My stepmom had us take these pictures for my dad for Father’s Day…..or his birthday. One of the two.
I spent most of my summer that year with these two ladies. Edit: I spent most of my summer that year buying alcohol for these two ladies.
And then there was no hair.

There are gaps in 2006. There was the trip I took to Hawaii that is documented in hard copies, though they are in the possession of the high school best friend who is no longer in my life. There is the presence of my dear friend Nic, who while she is in pictures, her online presence is an anonymous one, and I won’t be the one to encroach on that. There are the pictures that I have copies of from my very first apartment with roommates who I grew apart from and to this day still only communicate with one. There is a complete lack of the fact that 2006, though an incredible year, was one of the most emotionally difficult years of my entire life, as completely changing one’s career path will send one into an existential crisis.

And then there was 2007. For quite a while, I considered 2007 to be the very best year of my life. I got a big kid job, graduated college, bought a car, moved to St Louis. I, for all intents and purposes, grew up. But I played. Oh how I played.

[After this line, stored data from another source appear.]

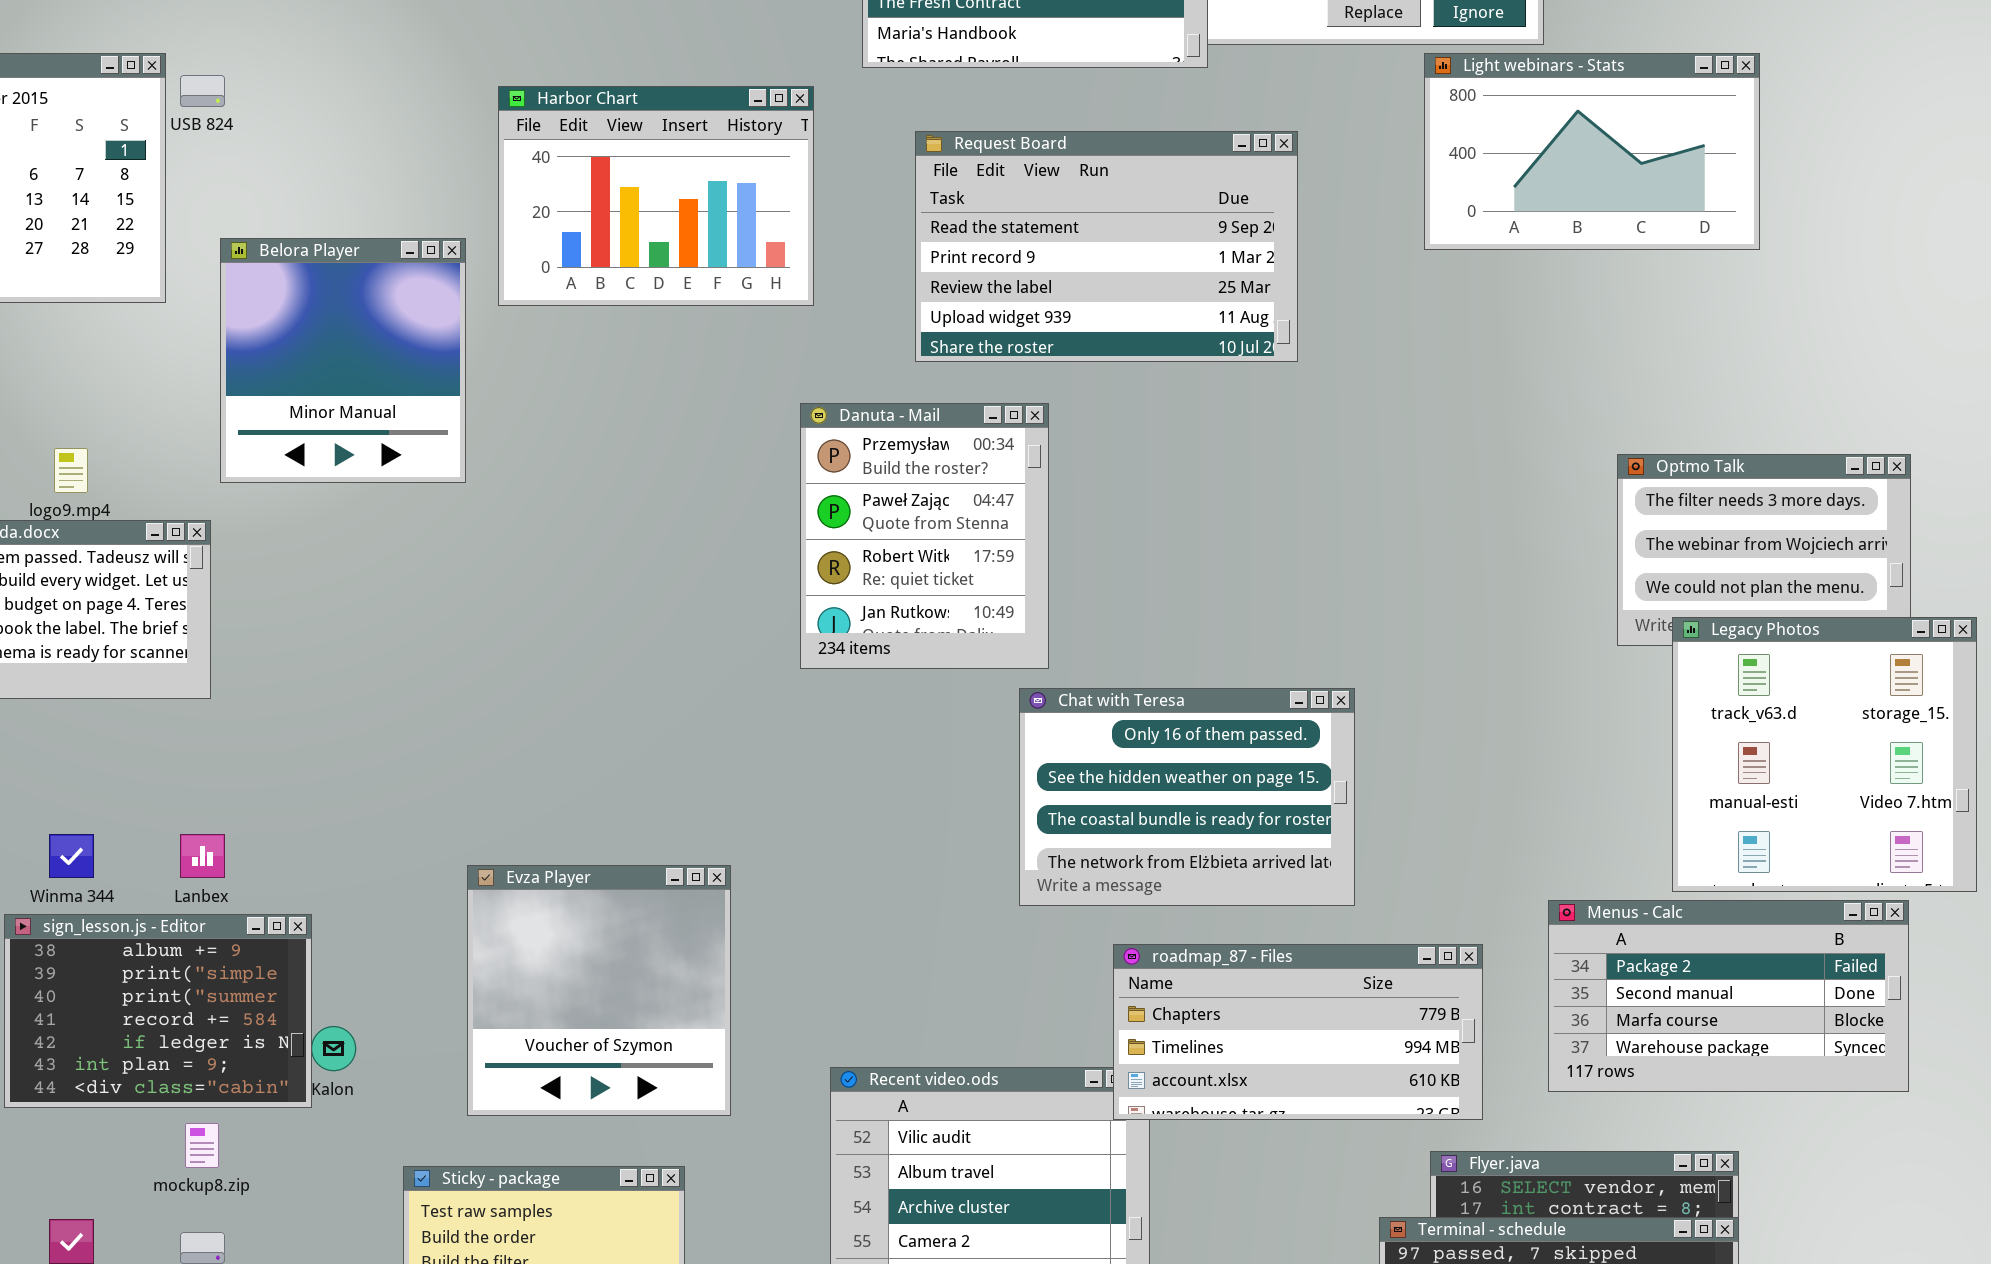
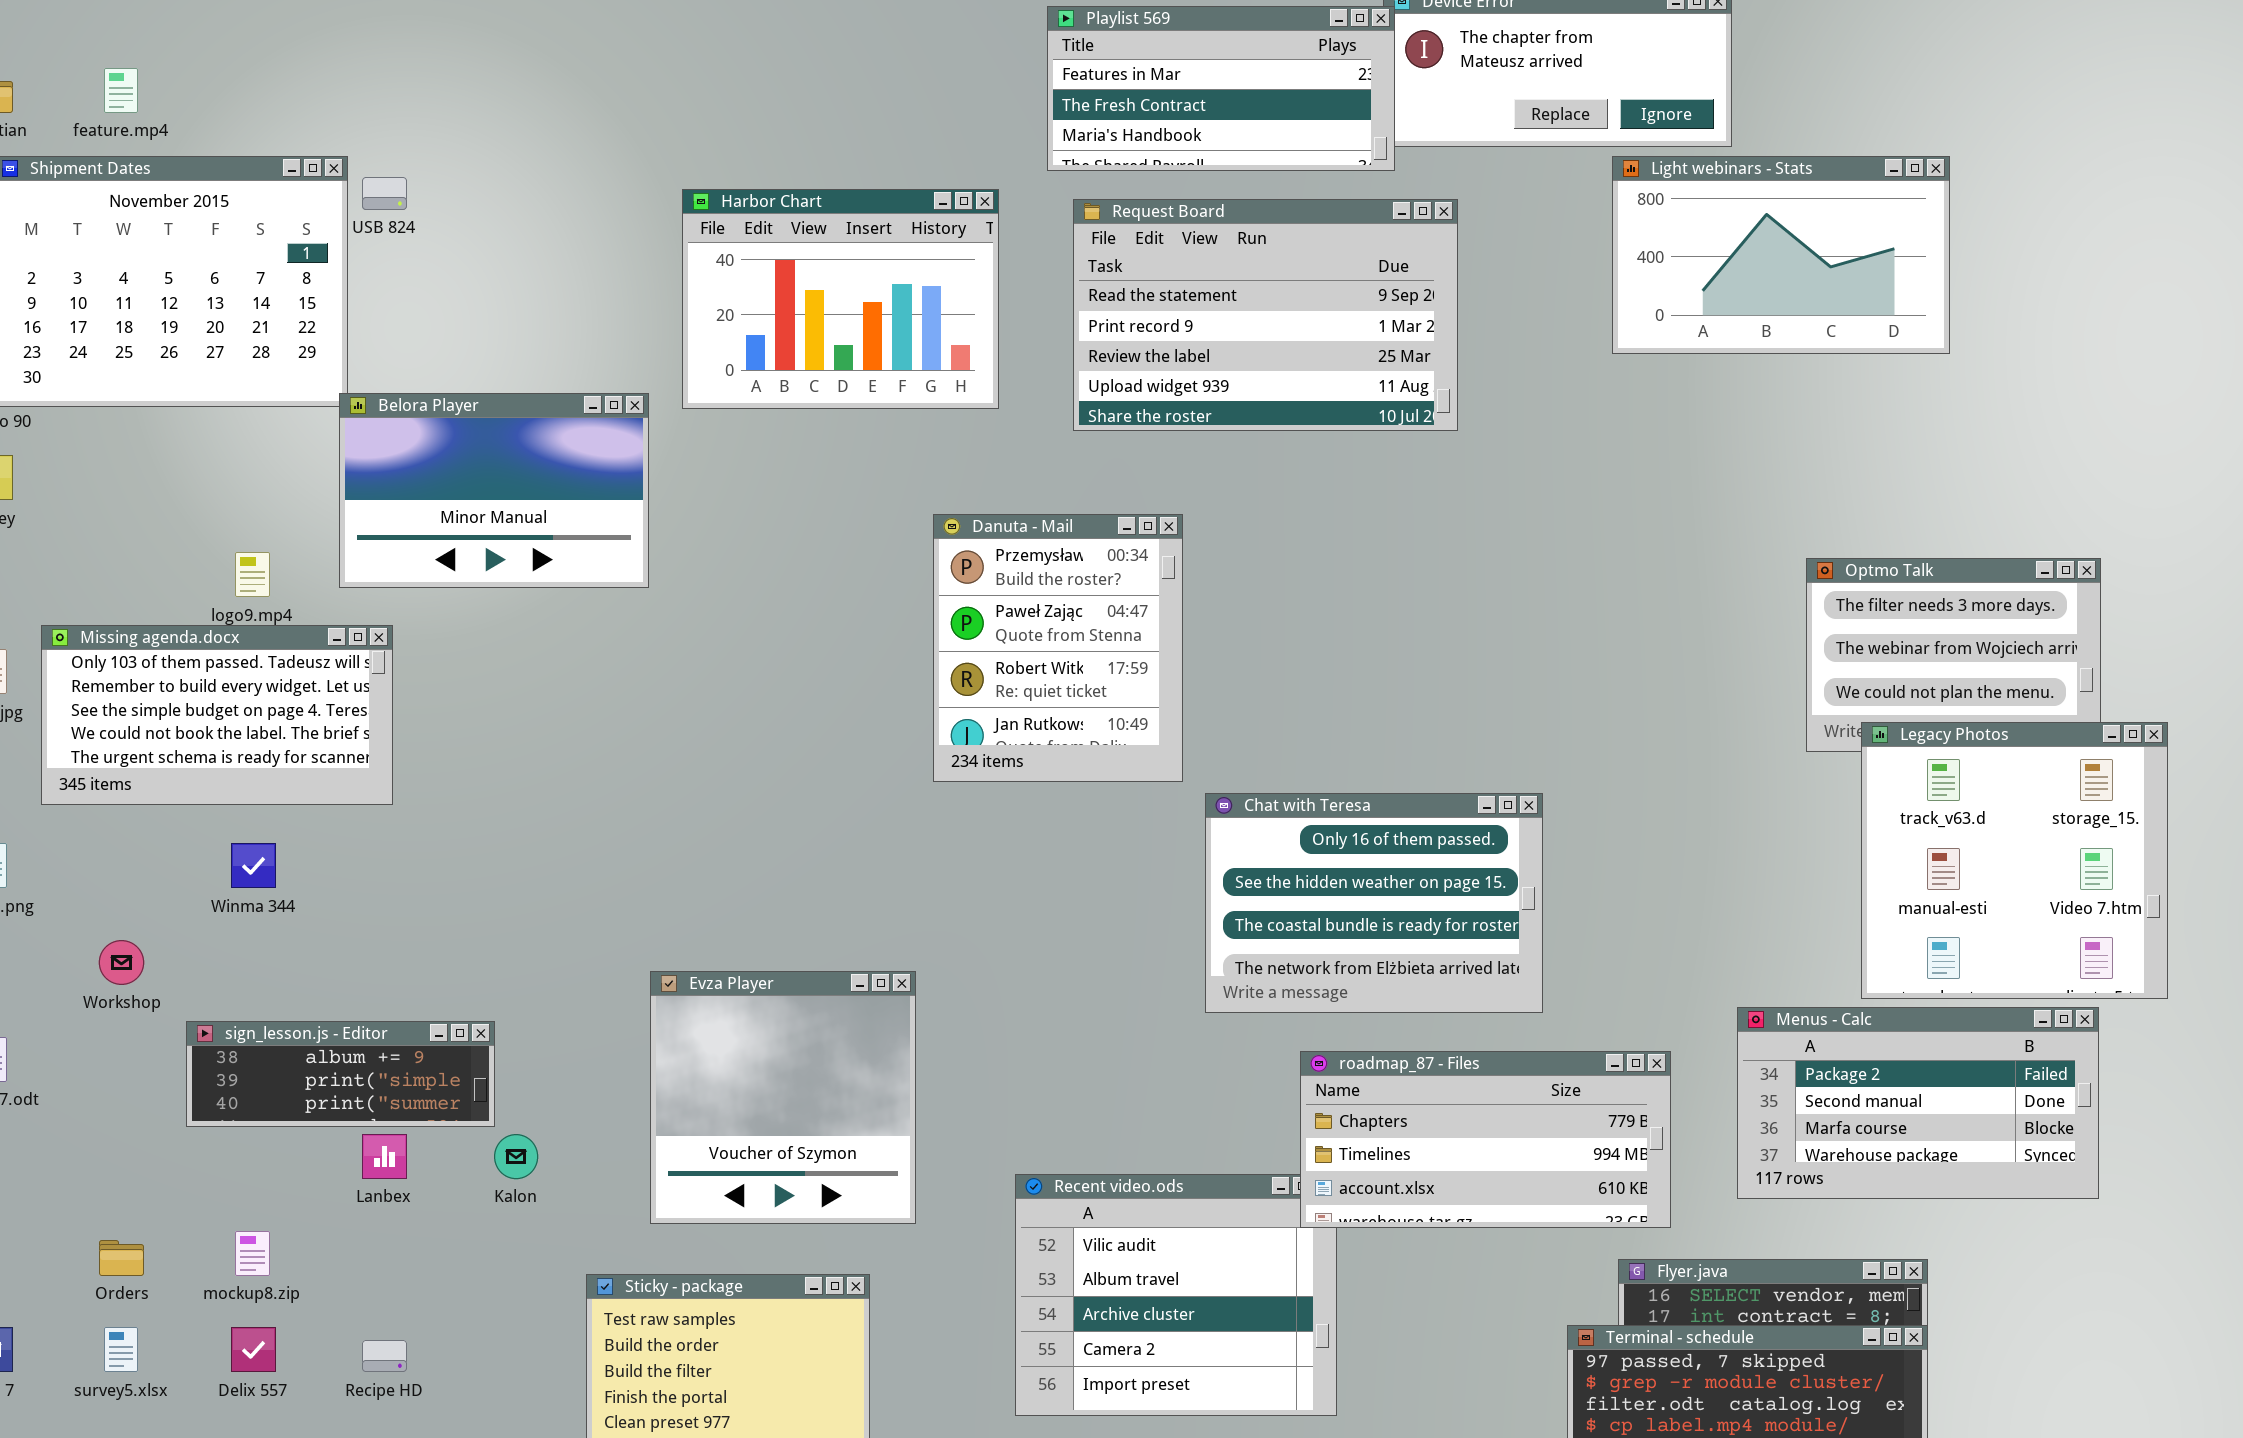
Request Board: [915,131,1298,362] -> [1073,199,1458,431], moved
Belora Player: [220,238,466,483] -> [339,393,649,588], resized
Danuta - Mail: [800,403,1049,669] -> [933,514,1183,782], moved
Winma 344: [49,834,94,878] -> [231,843,276,888], moved
Lanbex: [180,834,225,878] -> [362,1134,407,1179], moved
sign_lesson.js - Editor: [4,914,312,1108] -> [186,1021,495,1127], resized
mockup8.zip: [185,1123,219,1168] -> [235,1231,270,1276], moved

My closest and dearest friend in the world.
Step 1….

2008. That year was a transition year. Those transitions are actually fairly well documented over in my archives. There were good times in 08, don’t get me wrong, but there were very, VERY low times. I was head over heels for someone who would clearly never reciprocate. Any friends I had in the city left. I lived by myself for the first time ever. But looking back through the pictures, there are some bright spots. It’s the year I met Ali and JD. It was the year of baseball and beer pong and the first edition of Sunday night dinners. It was the year of do-or-die, essentially, of perseverance, and of learning my own strength.

The next year contains another wave of people I no longer speak to, even though 2009 was not that long ago. But there are still the happy pictures that include a few from the best birthday I’ve ever had. So many happy times.

At National’s Park in DC.
After reconnecting with a very dear friend of mine, we took “prom” pictures at the Capitol. This was one of them. I don’t even know who this guy is, but I’m glad I have this picture.
25th birthday party. Best. Ever.

That birthday is pretty much where my former blog picks up on the pictures. It’s where afterwards you find and read about and SEE trips across the country to see baseball stadiums, friends moving in and out of my life, love, joy, heartbreak, depression. There are Mardi Gras celebrations and New Years and family time and birthdays. You can see my first half marathon and becoming comfortable enough in my own skin to SHOW it off to the world. There are tales of frustration and happiness and determination. There are 30 solid days of posts. There’s meeting and falling in love with the man of my dreams. And through all of it, there’s me.

This little place of the internet is me. It’s my heart and soul bared for all to read, and now for all to see.